*** Record extracts ***
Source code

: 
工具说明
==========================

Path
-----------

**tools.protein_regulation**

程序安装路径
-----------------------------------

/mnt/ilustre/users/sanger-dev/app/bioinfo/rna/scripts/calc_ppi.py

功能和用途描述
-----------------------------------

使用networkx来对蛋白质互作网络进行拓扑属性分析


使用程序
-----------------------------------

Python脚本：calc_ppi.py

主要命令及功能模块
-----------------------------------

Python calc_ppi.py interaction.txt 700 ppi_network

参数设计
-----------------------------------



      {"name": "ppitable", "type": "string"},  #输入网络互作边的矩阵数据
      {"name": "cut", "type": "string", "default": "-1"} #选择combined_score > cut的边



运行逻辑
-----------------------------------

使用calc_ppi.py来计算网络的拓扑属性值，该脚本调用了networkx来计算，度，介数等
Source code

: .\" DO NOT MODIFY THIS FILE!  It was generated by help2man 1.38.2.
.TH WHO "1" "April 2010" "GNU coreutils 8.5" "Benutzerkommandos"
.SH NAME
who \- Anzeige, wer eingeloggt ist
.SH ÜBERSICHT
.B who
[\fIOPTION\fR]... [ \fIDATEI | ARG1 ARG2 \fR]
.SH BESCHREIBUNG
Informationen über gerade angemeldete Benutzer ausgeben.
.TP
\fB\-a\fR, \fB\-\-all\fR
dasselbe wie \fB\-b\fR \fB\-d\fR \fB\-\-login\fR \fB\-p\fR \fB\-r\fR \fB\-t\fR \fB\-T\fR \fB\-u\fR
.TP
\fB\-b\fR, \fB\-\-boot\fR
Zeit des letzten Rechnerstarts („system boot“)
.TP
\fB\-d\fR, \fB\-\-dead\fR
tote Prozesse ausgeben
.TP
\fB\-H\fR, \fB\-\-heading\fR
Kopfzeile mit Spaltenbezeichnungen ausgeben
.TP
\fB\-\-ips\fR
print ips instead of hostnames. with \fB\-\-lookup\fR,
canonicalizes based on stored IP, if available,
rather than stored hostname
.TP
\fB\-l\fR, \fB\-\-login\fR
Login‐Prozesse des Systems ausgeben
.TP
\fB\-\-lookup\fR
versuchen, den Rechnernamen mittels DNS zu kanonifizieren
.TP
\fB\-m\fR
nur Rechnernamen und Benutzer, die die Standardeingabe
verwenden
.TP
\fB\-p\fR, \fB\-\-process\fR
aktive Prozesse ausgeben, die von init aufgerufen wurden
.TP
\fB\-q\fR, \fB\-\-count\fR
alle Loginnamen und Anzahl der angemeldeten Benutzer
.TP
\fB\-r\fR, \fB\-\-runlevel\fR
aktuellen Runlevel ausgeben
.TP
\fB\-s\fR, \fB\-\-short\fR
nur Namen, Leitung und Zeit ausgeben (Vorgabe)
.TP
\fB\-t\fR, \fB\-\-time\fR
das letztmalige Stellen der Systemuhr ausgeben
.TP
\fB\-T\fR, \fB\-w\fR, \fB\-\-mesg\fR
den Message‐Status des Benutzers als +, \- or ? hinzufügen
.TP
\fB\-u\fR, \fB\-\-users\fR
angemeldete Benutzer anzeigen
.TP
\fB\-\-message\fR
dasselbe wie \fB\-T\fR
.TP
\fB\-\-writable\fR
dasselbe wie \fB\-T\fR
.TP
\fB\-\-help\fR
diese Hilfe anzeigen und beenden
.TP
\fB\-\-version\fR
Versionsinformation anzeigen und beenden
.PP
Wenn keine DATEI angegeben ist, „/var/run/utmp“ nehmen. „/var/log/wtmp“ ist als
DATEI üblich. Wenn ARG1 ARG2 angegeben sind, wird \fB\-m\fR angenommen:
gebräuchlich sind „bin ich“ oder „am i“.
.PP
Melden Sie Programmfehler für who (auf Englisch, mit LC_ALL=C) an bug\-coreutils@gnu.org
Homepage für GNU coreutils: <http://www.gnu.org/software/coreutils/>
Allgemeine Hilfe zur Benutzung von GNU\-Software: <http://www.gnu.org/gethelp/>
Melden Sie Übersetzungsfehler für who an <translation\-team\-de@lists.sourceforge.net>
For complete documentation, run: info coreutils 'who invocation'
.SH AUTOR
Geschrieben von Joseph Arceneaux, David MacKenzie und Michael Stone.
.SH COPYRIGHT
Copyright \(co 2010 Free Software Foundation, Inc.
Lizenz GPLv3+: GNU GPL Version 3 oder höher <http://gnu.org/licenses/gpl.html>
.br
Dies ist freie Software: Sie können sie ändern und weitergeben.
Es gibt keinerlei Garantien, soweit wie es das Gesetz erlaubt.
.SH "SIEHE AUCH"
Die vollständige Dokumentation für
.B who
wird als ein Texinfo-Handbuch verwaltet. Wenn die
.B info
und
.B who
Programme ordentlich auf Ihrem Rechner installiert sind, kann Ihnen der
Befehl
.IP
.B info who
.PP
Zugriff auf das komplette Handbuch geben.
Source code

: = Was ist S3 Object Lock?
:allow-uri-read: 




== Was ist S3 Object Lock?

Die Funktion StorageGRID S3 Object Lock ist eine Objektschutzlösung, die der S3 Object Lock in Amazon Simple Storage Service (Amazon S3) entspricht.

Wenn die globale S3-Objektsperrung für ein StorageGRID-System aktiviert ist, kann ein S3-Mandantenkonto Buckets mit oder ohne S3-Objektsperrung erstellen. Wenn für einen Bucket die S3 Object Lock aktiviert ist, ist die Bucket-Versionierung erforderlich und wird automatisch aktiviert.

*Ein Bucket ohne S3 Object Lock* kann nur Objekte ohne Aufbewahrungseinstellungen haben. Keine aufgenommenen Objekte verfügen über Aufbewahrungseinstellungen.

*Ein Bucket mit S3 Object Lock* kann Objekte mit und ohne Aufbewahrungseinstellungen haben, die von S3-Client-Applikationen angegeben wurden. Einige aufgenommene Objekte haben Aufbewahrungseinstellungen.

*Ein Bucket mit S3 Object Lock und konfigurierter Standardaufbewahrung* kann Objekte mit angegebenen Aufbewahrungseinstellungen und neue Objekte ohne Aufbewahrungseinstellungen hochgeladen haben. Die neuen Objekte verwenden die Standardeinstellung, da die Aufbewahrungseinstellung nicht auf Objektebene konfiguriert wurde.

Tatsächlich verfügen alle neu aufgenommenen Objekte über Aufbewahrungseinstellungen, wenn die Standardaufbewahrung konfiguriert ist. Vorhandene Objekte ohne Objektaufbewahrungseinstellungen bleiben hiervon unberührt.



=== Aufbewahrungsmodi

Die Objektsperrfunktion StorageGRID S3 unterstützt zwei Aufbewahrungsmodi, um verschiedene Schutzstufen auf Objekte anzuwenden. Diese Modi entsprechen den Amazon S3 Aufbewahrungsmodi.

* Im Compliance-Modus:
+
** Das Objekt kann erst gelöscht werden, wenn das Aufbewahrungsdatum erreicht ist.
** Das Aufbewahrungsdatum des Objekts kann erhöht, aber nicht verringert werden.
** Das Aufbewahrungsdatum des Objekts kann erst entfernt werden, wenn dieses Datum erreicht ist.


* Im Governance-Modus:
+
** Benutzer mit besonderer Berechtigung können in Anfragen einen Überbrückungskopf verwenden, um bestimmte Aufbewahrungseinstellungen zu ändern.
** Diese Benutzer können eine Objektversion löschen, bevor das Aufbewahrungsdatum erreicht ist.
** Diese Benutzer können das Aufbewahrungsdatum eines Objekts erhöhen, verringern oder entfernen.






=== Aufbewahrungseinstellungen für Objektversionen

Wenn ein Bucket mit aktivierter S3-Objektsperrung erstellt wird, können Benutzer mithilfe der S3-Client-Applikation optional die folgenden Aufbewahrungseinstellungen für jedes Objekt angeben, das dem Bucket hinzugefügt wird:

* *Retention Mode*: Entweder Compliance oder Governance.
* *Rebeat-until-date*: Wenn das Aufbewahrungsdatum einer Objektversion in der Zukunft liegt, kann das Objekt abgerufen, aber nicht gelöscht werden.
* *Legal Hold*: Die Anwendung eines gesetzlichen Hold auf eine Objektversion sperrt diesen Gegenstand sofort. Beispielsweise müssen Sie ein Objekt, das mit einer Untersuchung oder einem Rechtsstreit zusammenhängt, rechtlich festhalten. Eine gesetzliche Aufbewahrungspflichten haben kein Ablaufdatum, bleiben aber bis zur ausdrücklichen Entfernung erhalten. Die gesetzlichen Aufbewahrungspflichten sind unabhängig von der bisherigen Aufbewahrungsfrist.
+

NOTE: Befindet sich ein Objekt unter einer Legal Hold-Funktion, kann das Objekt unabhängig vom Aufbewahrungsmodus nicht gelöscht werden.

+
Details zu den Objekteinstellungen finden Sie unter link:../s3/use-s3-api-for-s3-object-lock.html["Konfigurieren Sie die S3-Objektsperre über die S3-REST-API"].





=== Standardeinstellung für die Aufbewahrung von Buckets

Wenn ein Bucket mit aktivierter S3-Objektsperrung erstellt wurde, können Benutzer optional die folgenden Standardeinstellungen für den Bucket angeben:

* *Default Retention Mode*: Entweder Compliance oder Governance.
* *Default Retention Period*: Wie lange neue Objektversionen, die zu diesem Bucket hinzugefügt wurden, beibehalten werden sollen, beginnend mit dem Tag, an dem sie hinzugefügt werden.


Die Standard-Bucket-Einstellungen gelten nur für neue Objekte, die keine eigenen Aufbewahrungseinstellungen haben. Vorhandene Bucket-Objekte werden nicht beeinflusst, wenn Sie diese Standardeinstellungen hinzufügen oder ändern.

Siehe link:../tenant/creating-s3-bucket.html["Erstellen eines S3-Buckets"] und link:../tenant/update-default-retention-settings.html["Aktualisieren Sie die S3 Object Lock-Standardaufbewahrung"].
***
→ **What is expected**:
The answer must be a single number: how many lines of the entries contain "verwenden".

→ **Result of this task**:
3